Stream Processors and Texture Units
The general principle of the computing section has not changed much in the RV870. It is still based on shader processors with superscalar design, each processor incorporating five ALUs four of which are general-purpose ALUs and the fifth is a special-purpose ALU capable of executing complex instructions like SIN, COS, LOG, EXP, etc. Besides the ALUs, each shader processor also contains a branch control unit and an array of general-purpose registers.
When we are talking about 1600 stream processors in the RV870, we must keep it in mind that there are actually 320 rather complex 5-stage computing subunits. Provided sufficient code optimization, this design of the GPU’s computing section helps achieve a much higher level of performance than with Nvidia’s scalar architecture. The design of the shader processors and task scheduler has been improved in the new GPU to support the new DirectX 11/DirectCompute 11 capabilities.
As before, the RV870’s shader processors are grouped into SIMD cores with 16 processors in each core, but there are now 20 rather than 10 such cores in the GPU.

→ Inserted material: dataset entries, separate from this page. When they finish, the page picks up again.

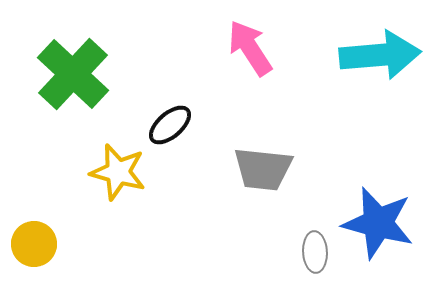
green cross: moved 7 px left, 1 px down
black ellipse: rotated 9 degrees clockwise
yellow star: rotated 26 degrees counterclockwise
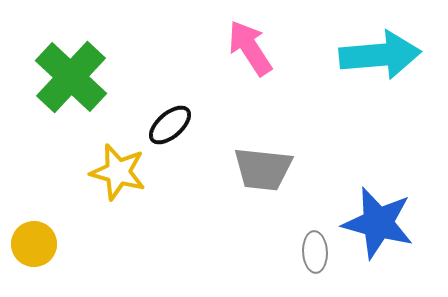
green cross: moved 2 px left, 3 px down
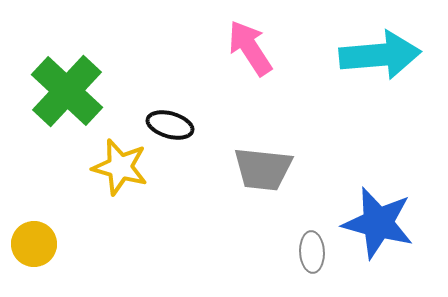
green cross: moved 4 px left, 14 px down
black ellipse: rotated 57 degrees clockwise
yellow star: moved 2 px right, 5 px up
gray ellipse: moved 3 px left
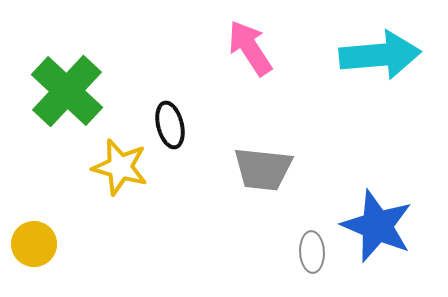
black ellipse: rotated 60 degrees clockwise
blue star: moved 1 px left, 3 px down; rotated 8 degrees clockwise
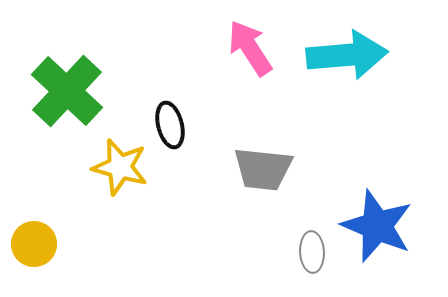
cyan arrow: moved 33 px left
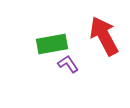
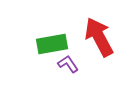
red arrow: moved 5 px left, 1 px down
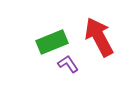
green rectangle: moved 2 px up; rotated 12 degrees counterclockwise
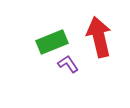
red arrow: rotated 15 degrees clockwise
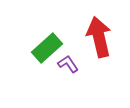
green rectangle: moved 5 px left, 6 px down; rotated 20 degrees counterclockwise
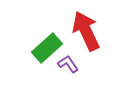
red arrow: moved 13 px left, 6 px up; rotated 12 degrees counterclockwise
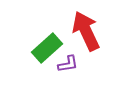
purple L-shape: rotated 115 degrees clockwise
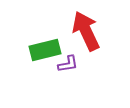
green rectangle: moved 2 px left, 2 px down; rotated 28 degrees clockwise
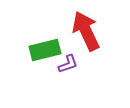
purple L-shape: rotated 10 degrees counterclockwise
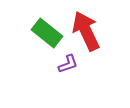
green rectangle: moved 2 px right, 17 px up; rotated 52 degrees clockwise
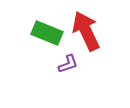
green rectangle: rotated 16 degrees counterclockwise
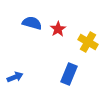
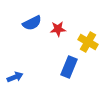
blue semicircle: rotated 138 degrees clockwise
red star: rotated 28 degrees clockwise
blue rectangle: moved 7 px up
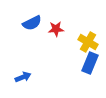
red star: moved 2 px left
blue rectangle: moved 21 px right, 4 px up
blue arrow: moved 8 px right
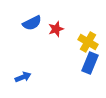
red star: rotated 14 degrees counterclockwise
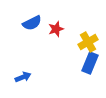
yellow cross: rotated 30 degrees clockwise
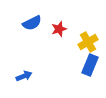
red star: moved 3 px right
blue rectangle: moved 2 px down
blue arrow: moved 1 px right, 1 px up
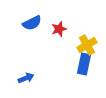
yellow cross: moved 1 px left, 3 px down
blue rectangle: moved 6 px left, 1 px up; rotated 10 degrees counterclockwise
blue arrow: moved 2 px right, 2 px down
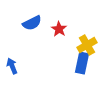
red star: rotated 21 degrees counterclockwise
blue rectangle: moved 2 px left, 1 px up
blue arrow: moved 14 px left, 12 px up; rotated 91 degrees counterclockwise
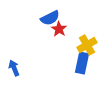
blue semicircle: moved 18 px right, 5 px up
blue arrow: moved 2 px right, 2 px down
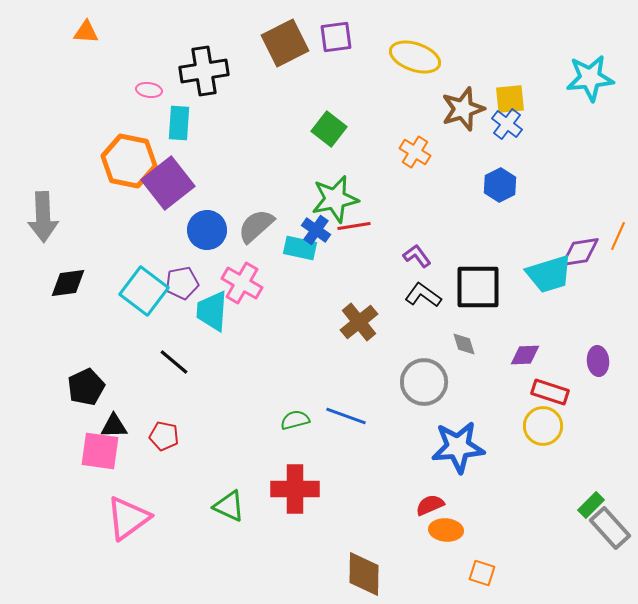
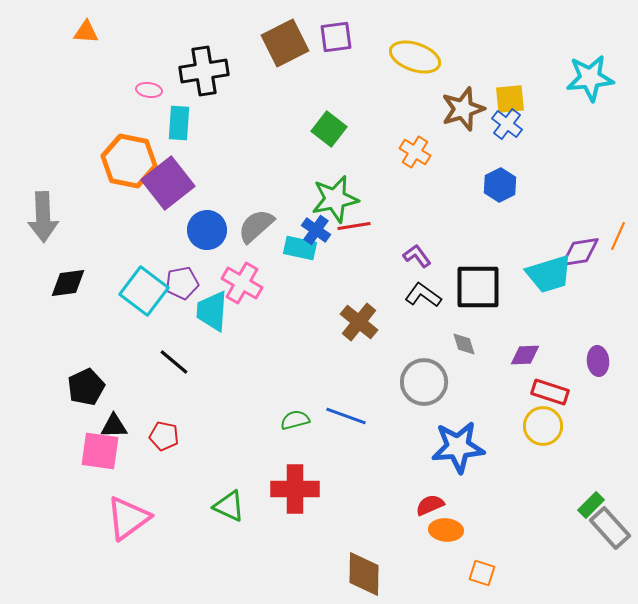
brown cross at (359, 322): rotated 12 degrees counterclockwise
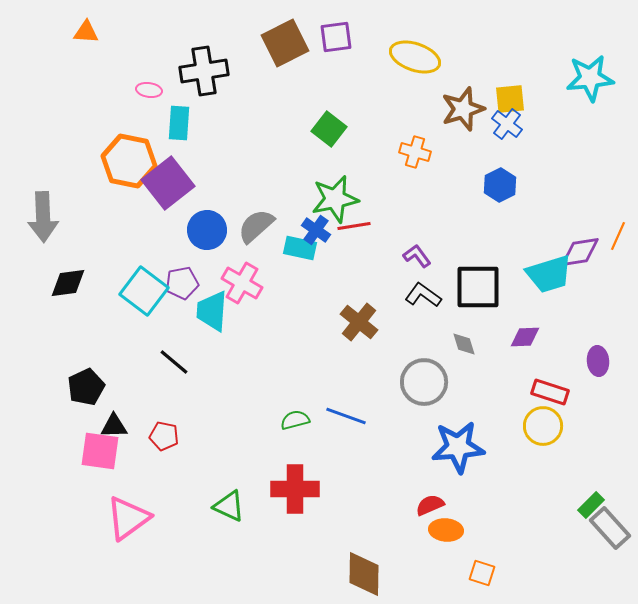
orange cross at (415, 152): rotated 16 degrees counterclockwise
purple diamond at (525, 355): moved 18 px up
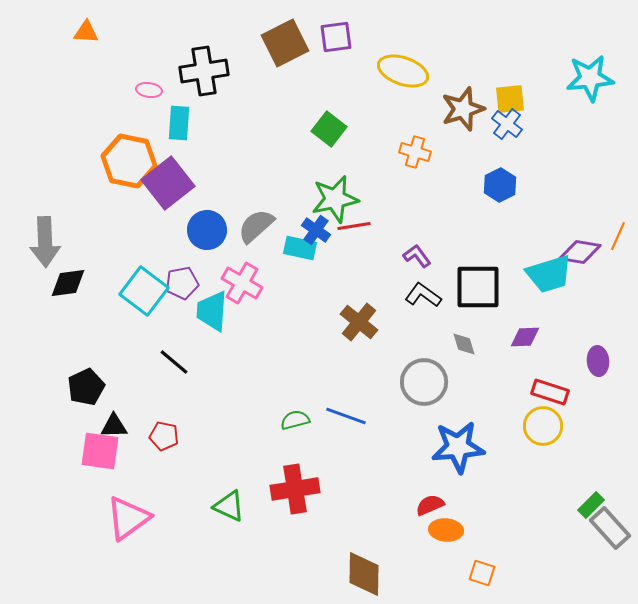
yellow ellipse at (415, 57): moved 12 px left, 14 px down
gray arrow at (43, 217): moved 2 px right, 25 px down
purple diamond at (580, 252): rotated 18 degrees clockwise
red cross at (295, 489): rotated 9 degrees counterclockwise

Each core is serviced by dedicated logic and has four texture processors and a L1 cache at its disposal. Thus, the amount of texture processors in the RV870 is doubled (from 40 to 80 TMUs). The peak texture sampling performance has doubled, too. The overall architecture of texture processors seems to have been left largely intact. Each of them still consists of 16 FP32 texture fetch units, four address units and four filters. However, with the introduction of DirectX 11 support these processors have acquired support for 16Kx16K-pixel textures, new HDR texture compression modes, Gather technology for nearest textures sampling acceleration, etc. There is also a new anisotropic filtering algorithm that delivers the same high filtering quality irrespective of the angle of inclination of the filtered surface.
The computing cores can communicate on both local and global levels. ATI claims a considerable increase in cache bandwidth. Particularly, the speed of fetching data from the L1 cache is now as high as 1 terabyte per second while the bandwidth of the link between the L1 and L2 caches is increased to 435GBps. The L2 caches have become larger from 64 to 128KB. The ratio of computing to texture-mapping resources has not changed and is still 4 to 1.
According to the developer, the peak computing power of the RV870 is as high as 2.7 teraflops in single-precision mode (FP32) and 544 gigaflops in double precision mode (FP64) which is used for most serious computing tasks. A special mention must be made of the ability to execute threads in protected memory sections which makes it easier to transfer code originally developed for the classic CPU to the GPGPU platform. All these innovations in the RV870’s computing section make it a perfect choice for GPGPU, especially in comparison with Nvidia’s solutions whose double-precision performance is far from ideal.